In seiner eigenen Maṭha in Mathurā rief Śrīla Gurudeva nach der gaura-ārati die brahmacārīs oft für einen ein- oder zweistündigen kīrtana zusammen. Gelegentlich nahm er sie auch mit auf parikramā und kīrtana zum Girirāja Govardhana und blieb mit ihnen die ganze Nacht dort.
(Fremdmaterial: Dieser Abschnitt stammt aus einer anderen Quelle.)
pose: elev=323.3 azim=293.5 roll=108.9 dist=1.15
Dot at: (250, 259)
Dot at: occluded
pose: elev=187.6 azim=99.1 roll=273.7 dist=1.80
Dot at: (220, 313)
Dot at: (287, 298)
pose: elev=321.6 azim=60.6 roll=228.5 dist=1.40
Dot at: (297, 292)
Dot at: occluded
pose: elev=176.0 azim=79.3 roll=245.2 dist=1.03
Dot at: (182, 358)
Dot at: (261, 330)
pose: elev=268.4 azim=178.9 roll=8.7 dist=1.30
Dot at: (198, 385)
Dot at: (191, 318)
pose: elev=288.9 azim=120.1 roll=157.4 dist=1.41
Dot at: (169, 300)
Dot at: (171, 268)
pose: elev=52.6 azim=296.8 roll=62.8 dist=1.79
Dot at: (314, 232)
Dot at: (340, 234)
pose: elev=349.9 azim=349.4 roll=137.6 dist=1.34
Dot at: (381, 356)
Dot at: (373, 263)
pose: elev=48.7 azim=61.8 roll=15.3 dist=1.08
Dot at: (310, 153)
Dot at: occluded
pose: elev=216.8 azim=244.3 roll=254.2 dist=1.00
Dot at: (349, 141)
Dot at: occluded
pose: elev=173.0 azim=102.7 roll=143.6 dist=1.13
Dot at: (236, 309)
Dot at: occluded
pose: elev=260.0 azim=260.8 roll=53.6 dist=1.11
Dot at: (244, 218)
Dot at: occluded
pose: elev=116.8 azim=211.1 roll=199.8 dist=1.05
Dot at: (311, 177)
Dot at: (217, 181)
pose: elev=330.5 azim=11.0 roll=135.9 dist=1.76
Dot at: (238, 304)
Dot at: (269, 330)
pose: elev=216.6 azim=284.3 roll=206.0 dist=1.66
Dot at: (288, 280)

In jenen Jahren gab es nur wenige Gottgeweihte in Mathurā. Ihre Beziehung zu Śrīla Gurudeva war sehr vertraut. Sie waren den ganzen Tag bei ihm, dienten und ehrten prasādam mit ihm, sangen kīrtana, hörten hari-kathā und gingen auf parikramā. Śrīla Gurudeva schlief vor seinem Zimmer und die brahmacārīs schliefen um ihn herum. Wenn er nachts sah, dass die brahmacārīs von Moskitos gestochen wurden, deckte er sie mit seinem eigenen chādar zu. Wurde ein brahmacārī krank, kümmerte er sich liebevoll um ihn und brachte ihn zum Arzt. Selbst wenn es anhaltende Probleme gab, half Gurudeva mit kṛṣṇa-bhakti-rasa. Dies ist die Medizin, die ein reiner Gottgeweihter den Lebewesen verabreicht. All die verschiedenen Arten von Hilfe, die er leistet, sind verschiedene Formen von kṛṣṇa-bhakti-rasa. Śrīla Gurudeva pflegte zu sagen: „sarva-auṣadhi kṛṣṇa-rasāyana ‒ der Nektar von kṛṣṇa-bhakti ist das Allheilmittel für alle Krankheiten." Gurudeva versuchte unentwegt, diesen rasa zu verteilen. Welche weltlichen Störungen gibt es für jemanden, der auch nur ein wenig davon annimmt? Selbst wenn Schwierigkeiten auftraten, schienen sie in Śrīla Gurudevas Nähe ganz unbedeutend.